Конечно, рано или поздно это должно было случиться. По законам жанра, таким же банальным, пошлым и неизбежным, как сама жизнь. Он точно помнил, что его семейная жизнь закончилась после крестин. Да, именно тогда, а не позже. И то, что Виталий не приехал в больницу к сыну, стало лишь подписью в конце прочих прегрешений – распишитесь, что ваша семейная жизнь закончена. Семейная лодка разбилась и так далее. Виталий еще тогда, за забором церкви, понял, что это конец.
Будто не он, а кто-то другой, наблюдавший со стороны, равнодушный зритель, видел, как Лена с сыном, тесть и теща погрузились в одну машину, крестные – в другую. Про него попросту забыли. Точнее, даже не вспомнили. Не искали взглядом. Уехали, не задержавшись ни на мгновение. Виталий проводил взглядом машины и пошел к метро. Ни Лена, ни теща ему больше не звонили. А он и не хотел. Обиделся. Имеет человек право обидеться? Почему им можно обижаться на то, что он не сделал или сделал, а ему не дозволено? Потом заработался, увлекся заказами, которые поступали к нему уже без содействия Лены.
В это время и появилась Инга. Опять. И, как оказалось, уже на всю жизнь. Молодая, пошлая, совершенно другая. Красивая и наглая до умопомрачения. До тошноты. Сама позвонила и приехала. Хохотала, пила вино будто воду, ходила голая по его квартире. Раздражающая, завораживающая. Он ходил за ней следом, как послушный пес, соскучившийся по хозяину. Она стояла на кухне и ела краковскую колбасу, которую сама и принесла. Откусывала, не разрезая. Виталий смотрел и не мог понять – почему она вызывает в нем желание, а не отвращение. Почему он готов ее целовать, наслаждаясь колбасным запахом, который терпеть не мог. Колбасу он не ел, даже в детстве. Бабушка уговаривала хотя бы попробовать, но его тошнило и от вида, и от цвета.

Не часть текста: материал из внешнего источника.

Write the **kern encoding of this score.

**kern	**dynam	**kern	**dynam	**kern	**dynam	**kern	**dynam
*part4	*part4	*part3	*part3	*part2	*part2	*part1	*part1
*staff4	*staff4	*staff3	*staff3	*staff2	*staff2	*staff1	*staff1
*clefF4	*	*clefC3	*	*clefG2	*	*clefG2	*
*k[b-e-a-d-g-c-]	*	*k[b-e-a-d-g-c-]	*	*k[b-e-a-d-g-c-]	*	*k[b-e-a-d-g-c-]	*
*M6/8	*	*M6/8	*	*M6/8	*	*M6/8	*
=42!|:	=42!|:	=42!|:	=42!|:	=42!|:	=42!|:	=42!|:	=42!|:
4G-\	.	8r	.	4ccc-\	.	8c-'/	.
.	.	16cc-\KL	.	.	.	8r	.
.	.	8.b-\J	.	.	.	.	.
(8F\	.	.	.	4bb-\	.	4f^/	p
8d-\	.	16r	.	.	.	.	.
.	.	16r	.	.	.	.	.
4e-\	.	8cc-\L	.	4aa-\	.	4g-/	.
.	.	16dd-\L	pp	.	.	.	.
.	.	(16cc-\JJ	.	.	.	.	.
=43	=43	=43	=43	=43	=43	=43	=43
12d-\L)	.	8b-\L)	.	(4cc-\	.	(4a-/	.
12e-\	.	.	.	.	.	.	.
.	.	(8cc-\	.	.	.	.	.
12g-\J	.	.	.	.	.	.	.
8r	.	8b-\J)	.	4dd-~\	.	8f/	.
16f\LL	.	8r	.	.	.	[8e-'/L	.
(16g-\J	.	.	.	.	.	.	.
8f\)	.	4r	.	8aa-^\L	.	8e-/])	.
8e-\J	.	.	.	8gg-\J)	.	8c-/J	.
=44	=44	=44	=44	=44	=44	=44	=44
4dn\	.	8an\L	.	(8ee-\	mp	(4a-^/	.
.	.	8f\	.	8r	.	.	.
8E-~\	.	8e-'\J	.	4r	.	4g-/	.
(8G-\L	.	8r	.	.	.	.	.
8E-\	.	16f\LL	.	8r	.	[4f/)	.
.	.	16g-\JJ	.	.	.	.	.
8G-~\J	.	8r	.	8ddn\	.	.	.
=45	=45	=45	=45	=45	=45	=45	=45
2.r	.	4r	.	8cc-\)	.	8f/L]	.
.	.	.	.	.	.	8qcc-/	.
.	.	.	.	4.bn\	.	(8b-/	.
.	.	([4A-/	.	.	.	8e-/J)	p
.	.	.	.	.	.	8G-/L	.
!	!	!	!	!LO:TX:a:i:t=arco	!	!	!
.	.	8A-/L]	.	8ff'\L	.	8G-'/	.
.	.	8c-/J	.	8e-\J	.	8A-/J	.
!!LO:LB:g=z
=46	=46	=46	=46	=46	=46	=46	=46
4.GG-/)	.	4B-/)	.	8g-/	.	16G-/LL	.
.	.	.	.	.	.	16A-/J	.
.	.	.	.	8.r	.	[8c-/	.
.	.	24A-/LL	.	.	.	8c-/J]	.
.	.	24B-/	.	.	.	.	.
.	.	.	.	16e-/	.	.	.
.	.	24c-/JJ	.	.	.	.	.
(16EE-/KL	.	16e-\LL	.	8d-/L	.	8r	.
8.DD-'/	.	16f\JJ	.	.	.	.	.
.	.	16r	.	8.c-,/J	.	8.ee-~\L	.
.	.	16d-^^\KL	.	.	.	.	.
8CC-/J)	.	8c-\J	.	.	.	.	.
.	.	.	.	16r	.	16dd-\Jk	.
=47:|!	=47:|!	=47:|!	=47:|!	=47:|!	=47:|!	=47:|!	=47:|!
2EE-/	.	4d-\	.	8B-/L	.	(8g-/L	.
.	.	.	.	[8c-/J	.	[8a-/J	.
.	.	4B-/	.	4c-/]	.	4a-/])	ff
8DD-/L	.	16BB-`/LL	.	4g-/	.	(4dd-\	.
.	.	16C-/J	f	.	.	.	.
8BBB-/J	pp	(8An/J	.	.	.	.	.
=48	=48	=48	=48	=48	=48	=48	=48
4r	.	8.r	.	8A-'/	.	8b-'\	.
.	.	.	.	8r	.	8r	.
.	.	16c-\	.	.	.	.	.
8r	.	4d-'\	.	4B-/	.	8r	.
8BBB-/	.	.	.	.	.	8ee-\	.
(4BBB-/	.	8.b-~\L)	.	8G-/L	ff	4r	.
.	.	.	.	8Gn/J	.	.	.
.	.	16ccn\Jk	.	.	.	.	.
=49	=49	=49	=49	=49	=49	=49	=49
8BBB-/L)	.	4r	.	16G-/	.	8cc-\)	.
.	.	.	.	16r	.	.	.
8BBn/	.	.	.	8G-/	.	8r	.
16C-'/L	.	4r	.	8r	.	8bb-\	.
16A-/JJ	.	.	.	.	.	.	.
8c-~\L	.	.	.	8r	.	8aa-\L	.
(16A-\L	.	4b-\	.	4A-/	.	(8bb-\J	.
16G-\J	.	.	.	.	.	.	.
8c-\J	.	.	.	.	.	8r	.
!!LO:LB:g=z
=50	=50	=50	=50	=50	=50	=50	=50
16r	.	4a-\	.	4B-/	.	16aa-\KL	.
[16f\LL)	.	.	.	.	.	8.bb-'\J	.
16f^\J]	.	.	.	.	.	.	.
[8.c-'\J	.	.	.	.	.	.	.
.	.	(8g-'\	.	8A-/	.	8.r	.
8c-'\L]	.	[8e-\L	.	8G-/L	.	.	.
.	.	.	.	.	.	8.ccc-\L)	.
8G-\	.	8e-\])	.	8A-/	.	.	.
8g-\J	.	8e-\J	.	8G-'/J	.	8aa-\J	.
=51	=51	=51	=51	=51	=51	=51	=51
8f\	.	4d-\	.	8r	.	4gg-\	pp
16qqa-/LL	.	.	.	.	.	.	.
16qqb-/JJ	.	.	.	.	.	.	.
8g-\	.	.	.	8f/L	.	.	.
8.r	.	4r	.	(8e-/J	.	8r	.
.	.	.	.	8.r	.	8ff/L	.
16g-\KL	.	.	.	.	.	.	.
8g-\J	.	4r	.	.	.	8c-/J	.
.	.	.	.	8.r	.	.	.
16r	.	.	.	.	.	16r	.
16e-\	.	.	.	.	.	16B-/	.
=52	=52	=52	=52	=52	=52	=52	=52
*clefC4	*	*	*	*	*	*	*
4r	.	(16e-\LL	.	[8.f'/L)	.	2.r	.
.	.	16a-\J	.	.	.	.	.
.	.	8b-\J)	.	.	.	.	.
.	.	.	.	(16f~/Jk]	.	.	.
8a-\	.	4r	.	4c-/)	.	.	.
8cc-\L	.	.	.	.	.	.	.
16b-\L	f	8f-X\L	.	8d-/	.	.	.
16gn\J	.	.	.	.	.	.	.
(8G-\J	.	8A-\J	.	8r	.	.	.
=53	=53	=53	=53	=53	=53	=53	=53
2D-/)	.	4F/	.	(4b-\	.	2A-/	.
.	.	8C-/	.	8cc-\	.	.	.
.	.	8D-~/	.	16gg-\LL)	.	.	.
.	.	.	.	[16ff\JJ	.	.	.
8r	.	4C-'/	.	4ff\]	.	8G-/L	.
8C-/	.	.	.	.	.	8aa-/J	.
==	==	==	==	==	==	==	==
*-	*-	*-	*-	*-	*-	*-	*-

Виталий первое время не мог с ней даже разговаривать. Не решался спросить, когда уедет и уедет ли вообще. Не мог и без Инги, как выяснилось. Спустя час после ее отъезда начинал сходить с ума, пытаясь вернуть ее ощущениями. Отрезал кусок колбасы и заставлял себя понюхать, съесть. Допивал вино из ее бокала. Давился, задыхался. Он оказался зависим от Инги всеми потрохами. Совершенной по пропорциям, ничего лишнего. Виталий провел пальцем линию над ее телом. Ни прибавить, ни убавить даже на миллиметр. Как тот цилиндр, который он рисовал все детство, чтобы все пропорции были соблюдены. Чтобы не заваливался вбок. И тень – пропорциональная, выверенная. Инга была такой: идеальной по строению и такой же идеально пустой и гулкой внутри. Хотя позже он узнал, что она умная, начитанная, точно не дура. Но в ней не было заложено ничего из того, что считалось нормами приличия – ни воспитания, ни деликатности, ни вежливости. Она жила так, как подсказывали эмоции, чувства, настроение в конкретный отрезок времени.